- [WHAT IS BEING ASKED] In one to three sentences, explain why the BigInteger proposal below adds the nthRoot() and nthRootAndRemainder() methods, using the reasons it states.

- [ARTICLE]
============
Summary
-------

Add `nthRoot()` and `nthRootAndRemainder()` methods in class `BigInteger`.

Problem
-------
The class `BigInteger` already provides methods `pow()`, `sqrt()` and `sqrtAndRemainder()` for power and square root calculation, so, for symmetry, it would be useful introducing methods to compute integer nth roots too. This feature can then be used to implement also a possible method `BigDecimal.nthRoot()` in a future release.
 
Solution
--------

Implement `nthRoot()` and `nthRootAndRemainder()` methods in class `BigInteger`.

Specification
-------------

    /**
     * Returns the integer {@code n}th root of this BigInteger. The integer
     * {@code n}th root {@code r} of the corresponding mathematical integer {@code x}
     * is defined as follows:
     * <ul>
     *   <li>if {@code x} &ge; 0, then {@code r} &ge; 0 is the largest integer such that
     *   {@code r}<sup>{@code n}</sup> &le; {@code x};
     *   <li>if {@code x} &lt; 0, then {@code r} &le; 0 is the smallest integer such that
     *   {@code r}<sup>{@code n}</sup> &ge; {@code x}.
     * </ul>
     * If the root is defined, it is equal to the value of
     * {@code x.signum()}&sdot; &lfloor;{@code |nthRoot(x, n)|}&rfloor;,
     * where {@code nthRoot(x, n)} denotes the real {@code n}th root of {@code x}
     * treated as a real.
     * Otherwise, the method throws an {@code ArithmeticException}.
     *
     * <p>Note that the magnitude of the integer {@code n}th root will be less than
     * the magnitude of the real {@code n}th root if the latter is not representable
     * as an integral value.
     *
     * @param n the root degree
     * @return the integer {@code n}th root of {@code this}
     * @throws ArithmeticException if {@code n <= 0}.
     * @throws ArithmeticException if {@code n} is even and {@code this} is negative.
     * @see #sqrt()
     * @since 26
     */
    public BigInteger nthRoot(int n)

    /**
     * Returns an array of two BigIntegers containing the integer {@code n}th root
     * {@code r} of {@code this} and its remainder {@code this - r}<sup>{@code n}</sup>,
     * respectively.
     *
     * @param n the root degree
     * @return an array of two BigIntegers with the integer {@code n}th root at
     *         offset 0 and the remainder at offset 1
     * @throws ArithmeticException if {@code n <= 0}.
     * @throws ArithmeticException if {@code n} is even and {@code this} is negative.
     * @see #sqrt()
     * @see #sqrtAndRemainder()
     * @see #nthRoot(int)
     * @since 26
     */
    public BigInteger[] nthRootAndRemainder(int n)
============
- [Rows listed in a dataset]
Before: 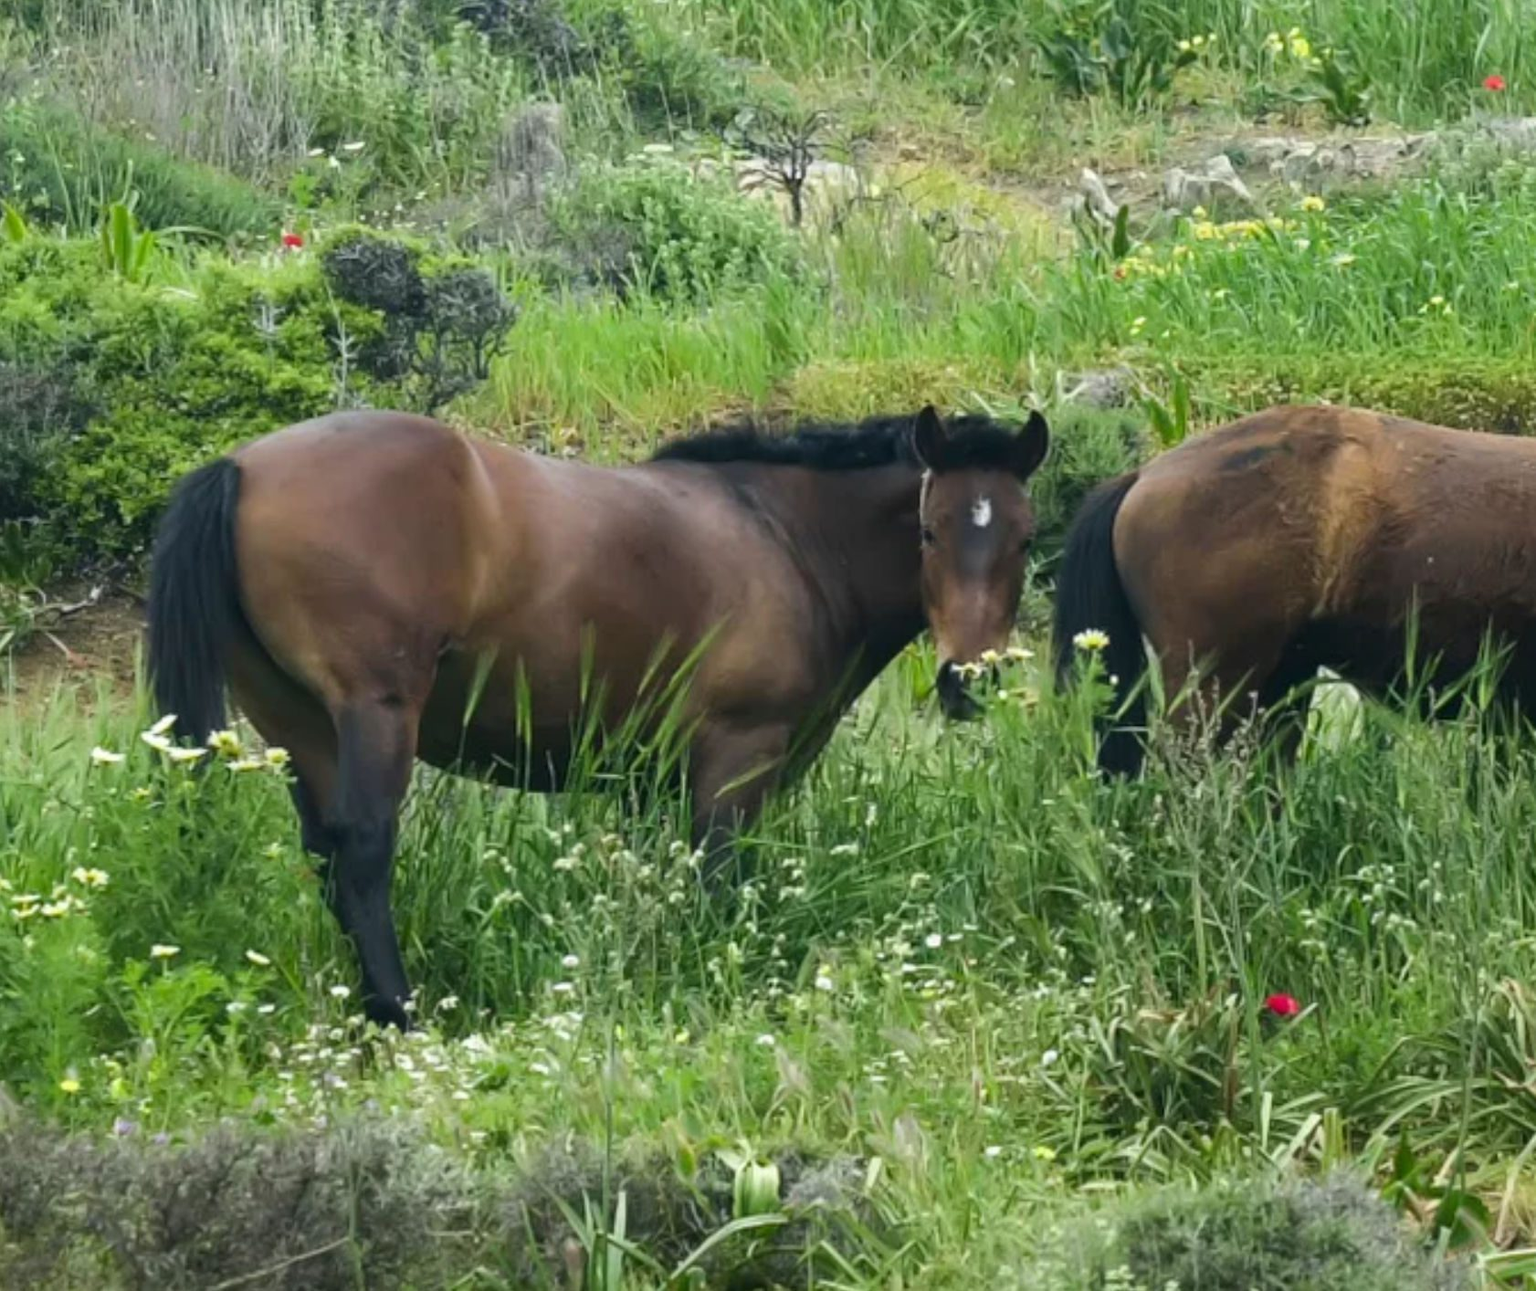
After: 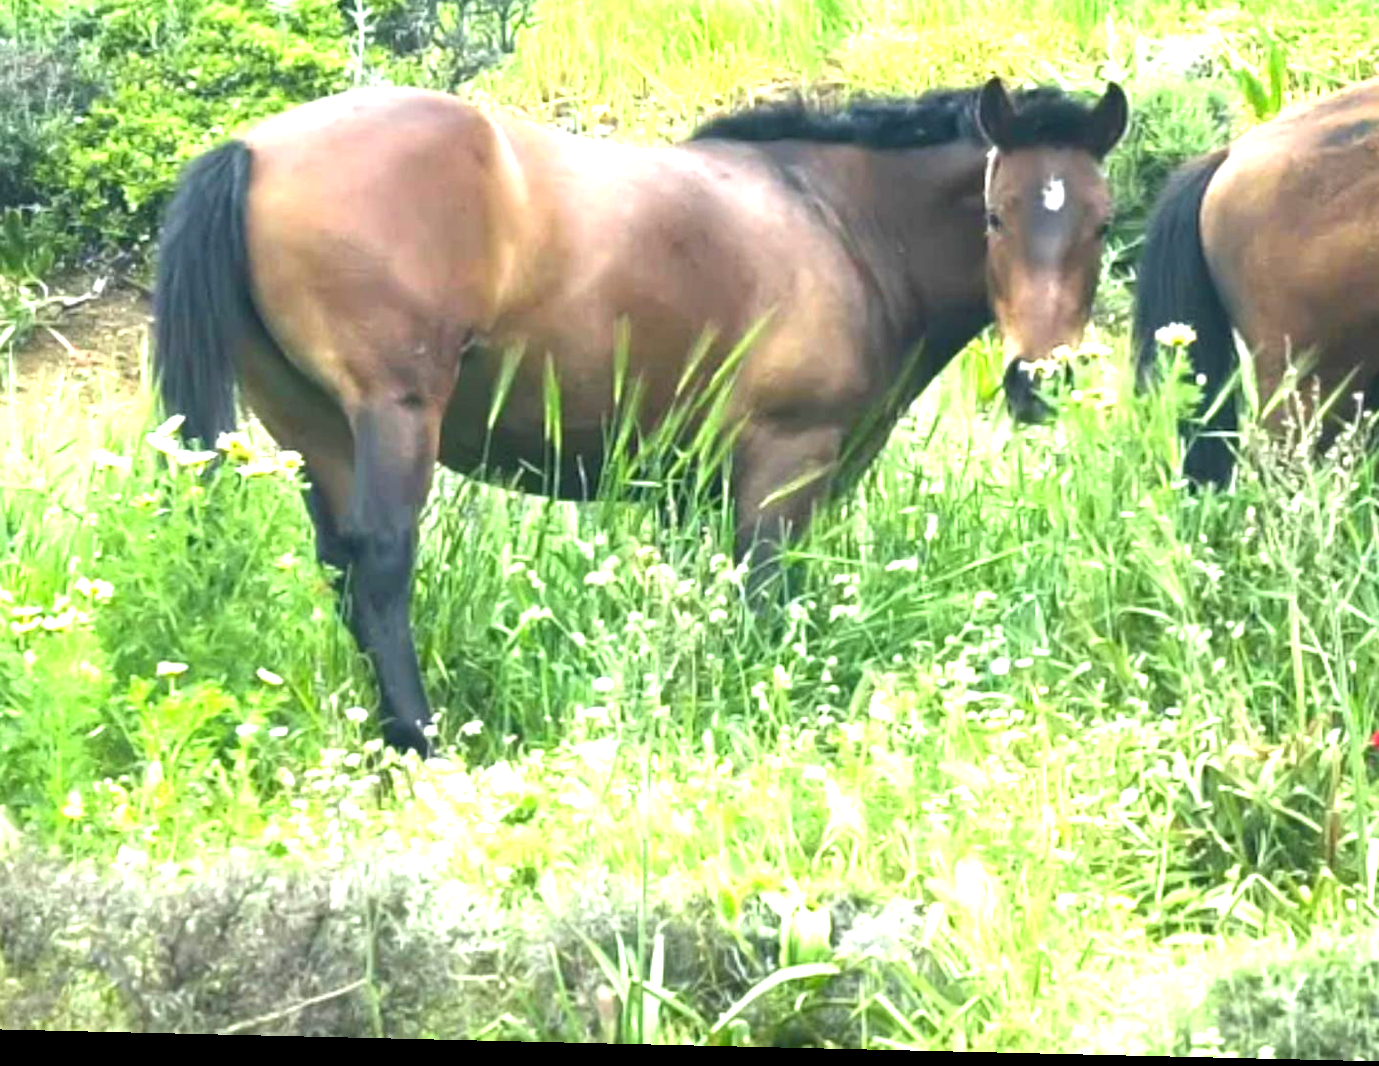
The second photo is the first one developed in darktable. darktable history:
exposure: exposure 2.04 EV, compensate highlight preservation false
crop: top 26.531%, right 17.959%
rotate and perspective: lens shift (horizontal) -0.055, automatic cropping off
============
- [TASK RESPONSE] The BigInteger class already offers pow(), sqrt(), and sqrtAndRemainder() for powers and square roots, so integer nth-root methods would add them for symmetry. The proposal also notes that this feature could later be used to implement a possible BigDecimal.nthRoot() method in a future release.